A key challenge for many motor and drive suppliers is to identify key opportunities and when reinvestment will begin, particularly in the short term. The motors and drives market is expected to bottom out during the latter half of 2009 and early 2010. While the next few quarters are expected to be bumpy, all of the motor and drive markets should return to pre-crisis growth levels by 2011. The high levels of growth expected during the 2009 to 2011 timeframe is expected to be from increased investment as global economies recover and growing demand while manufacturers anticipate that recovery.

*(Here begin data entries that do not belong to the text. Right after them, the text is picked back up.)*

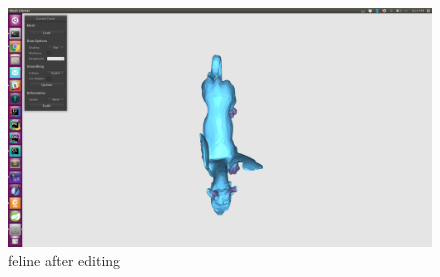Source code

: \documentclass[twocolumn, a4paper]{article}
\begin{document}
\begin{figure}[H]
	\centering
	\includegraphics[width=1.0\linewidth]{feline_after3.png}
	\caption{feline after editing}
\end{figure}
\end{document}
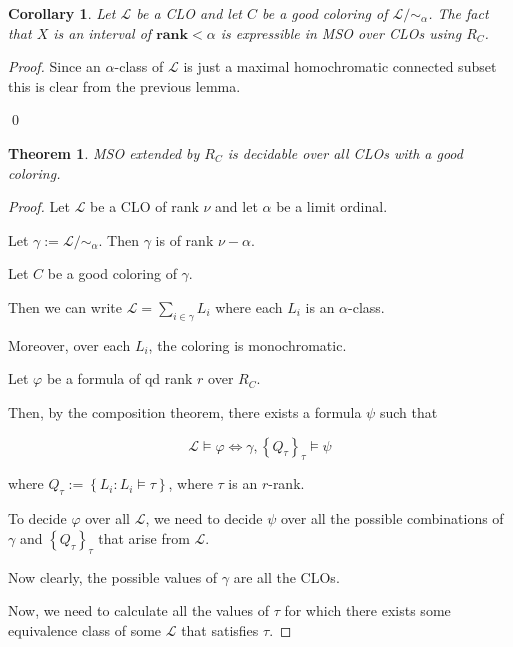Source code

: \documentclass{article}
\newtheorem{theorem}{Theorem}
\newtheorem{corollary}{Corollary}
\newcommand{\braces}[1]{\left\{ {#1} \right\}}
\newcommand{\setcomp}[1]{\braces{#1}}
\newcommand{\rankp}{\mathbf{rank}}
\newcommand{\LL}{\mathcal{L}}
\begin{document}
\begin{corollary}
    Let $\LL$ be a CLO and let $C$ be a good coloring of $\LL / \sim_\alpha$.
    The fact that $X$ is an interval of $\rankp < \alpha$ is expressible in MSO over CLOs using $R_C$.
\end{corollary}

\begin{proof}
    Since an $\alpha$-class of $\LL$ is just a maximal homochromatic connected subset this is clear from the previous lemma.

    \qed
\end{proof}

\begin{theorem}
    MSO extended by $R_C$ is decidable over all CLOs with a good coloring.
\end{theorem}

\begin{proof}
    Let $\LL$ be a CLO of rank $\nu$ and let $\alpha$ be a limit ordinal.

    Let $\gamma := \LL / \sim_\alpha $. Then $\gamma$ is of rank $\nu - \alpha$.

    Let $C$ be a good coloring of $\gamma$.

    Then we can write $\LL = \sum_{i \in \gamma} L_i$ where each $L_i$ is an $\alpha$-class.
    
    Moreover, over each $L_i$, the coloring is monochromatic.

    Let $\varphi$ be a formula of qd rank $r$ over $R_C$.
    
    Then, by the composition theorem, there exists a formula $\psi$ such that

    $$
    \LL \vDash \varphi
    \iff
    \gamma, \setcomp{Q_\tau}_\tau \vDash \psi 
    $$

    where $Q_\tau := \setcomp{L_i : L_i \vDash \tau}$, where $\tau$ is an $r$-rank.

    To decide $\varphi$ over all $\LL$, we need to decide $\psi$ over all the possible combinations of
    $\gamma$ and $\setcomp{Q_\tau}_\tau$ that arise from $\LL$.

    Now clearly, the possible values of $\gamma$ are all the CLOs.
    
    Now, we need to calculate all the values of $\tau$ for which there exists some equivalence class of some $\LL$
    that satisfies $\tau$.
\end{proof}
\end{document}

Using data assembled from our ongoing research into the motor and drives market, several key end-user verticals are expected to perform better than others and may warrant greater attention for near-term growth. The end-user verticals have been mapped based on their percentage of revenues and the expected growth potential during the period 2008 to 2012 (see Figure 4). The farther up and to the right an industry appears in the graph, the better prospects that industry vertical has during the analysis period. The industry verticals with the highest total growth potential appear in the highlighted crescent in Figure 4.

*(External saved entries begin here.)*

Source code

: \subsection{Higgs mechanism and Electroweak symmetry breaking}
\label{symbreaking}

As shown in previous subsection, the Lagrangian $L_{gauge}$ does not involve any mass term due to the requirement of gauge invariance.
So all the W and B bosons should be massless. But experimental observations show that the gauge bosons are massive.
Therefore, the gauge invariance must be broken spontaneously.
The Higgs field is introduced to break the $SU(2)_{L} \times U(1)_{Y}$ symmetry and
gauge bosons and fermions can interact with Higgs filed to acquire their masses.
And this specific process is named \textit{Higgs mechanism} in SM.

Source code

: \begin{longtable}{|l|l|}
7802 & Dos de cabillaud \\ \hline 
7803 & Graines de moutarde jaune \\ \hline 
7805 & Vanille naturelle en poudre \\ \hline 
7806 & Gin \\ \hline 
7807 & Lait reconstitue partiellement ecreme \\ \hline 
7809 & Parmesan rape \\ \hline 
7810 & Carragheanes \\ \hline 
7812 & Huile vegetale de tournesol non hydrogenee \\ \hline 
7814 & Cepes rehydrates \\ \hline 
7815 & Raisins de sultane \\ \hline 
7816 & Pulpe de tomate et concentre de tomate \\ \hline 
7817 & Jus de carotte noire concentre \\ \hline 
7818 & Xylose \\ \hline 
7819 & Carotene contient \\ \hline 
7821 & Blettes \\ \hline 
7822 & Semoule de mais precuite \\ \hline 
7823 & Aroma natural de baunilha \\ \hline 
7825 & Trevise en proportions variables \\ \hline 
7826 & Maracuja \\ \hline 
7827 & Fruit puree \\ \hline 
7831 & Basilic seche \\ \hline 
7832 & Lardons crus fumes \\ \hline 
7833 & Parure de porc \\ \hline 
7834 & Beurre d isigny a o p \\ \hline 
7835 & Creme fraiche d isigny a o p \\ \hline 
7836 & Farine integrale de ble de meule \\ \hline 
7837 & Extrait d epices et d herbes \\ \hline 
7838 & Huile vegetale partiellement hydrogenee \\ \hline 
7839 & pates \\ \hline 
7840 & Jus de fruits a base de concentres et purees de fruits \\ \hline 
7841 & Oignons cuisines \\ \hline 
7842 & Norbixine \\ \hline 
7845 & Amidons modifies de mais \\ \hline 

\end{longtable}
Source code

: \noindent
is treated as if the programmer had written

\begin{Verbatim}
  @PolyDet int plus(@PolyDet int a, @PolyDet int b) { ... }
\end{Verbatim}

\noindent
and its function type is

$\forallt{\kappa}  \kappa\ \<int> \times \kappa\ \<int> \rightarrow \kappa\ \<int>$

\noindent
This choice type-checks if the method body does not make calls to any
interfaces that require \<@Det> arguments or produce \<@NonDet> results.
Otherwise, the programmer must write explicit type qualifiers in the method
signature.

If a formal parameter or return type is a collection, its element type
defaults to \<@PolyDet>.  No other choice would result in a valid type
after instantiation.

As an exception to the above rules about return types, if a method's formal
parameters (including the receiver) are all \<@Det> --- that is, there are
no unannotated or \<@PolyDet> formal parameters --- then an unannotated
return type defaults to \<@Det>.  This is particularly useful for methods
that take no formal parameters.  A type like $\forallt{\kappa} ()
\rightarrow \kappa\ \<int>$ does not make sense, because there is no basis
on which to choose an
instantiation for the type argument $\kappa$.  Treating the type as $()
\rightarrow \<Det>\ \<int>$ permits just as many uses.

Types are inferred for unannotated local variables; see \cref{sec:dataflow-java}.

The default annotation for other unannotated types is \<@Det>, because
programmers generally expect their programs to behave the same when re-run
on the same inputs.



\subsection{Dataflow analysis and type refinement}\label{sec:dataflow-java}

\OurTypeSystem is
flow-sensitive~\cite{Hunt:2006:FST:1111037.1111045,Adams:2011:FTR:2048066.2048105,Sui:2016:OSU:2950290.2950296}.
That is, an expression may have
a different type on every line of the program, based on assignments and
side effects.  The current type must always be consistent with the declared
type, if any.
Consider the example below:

In North America, petrochemical, business equipment, food and beverage, HVAC and packaging/material handling markets are anticipated to have strong growth. While the material handling and food and beverage industries should experience slowdowns in 2009, they are expected to rally in 2010. The HVAC market should experience significant benefits from the stimulus package because of the aging of installed equipment and the incentives to upgrade the equipment to more energy efficient units. In fact, only the automotive and mining industries are anticipated to experience long-term negative effects. (It should be noted that the automotive industry, in at least North America and Europe, was experiencing negative growth prior to the financial crisis that occurred in September 2008.)

Despite conservative attitudes and delayed capital investments, customers are rapidly reaching points where they can no longer postpone needed replacements and upgrades. Unlike the gloom predicted about the state of the current economy, the North American motors and drives market is poised for recovery. It promises strong growth in nearly all the major end-user verticals and is expected to continue expanding into competing technologies, such as hydraulic and pneumatic equipment.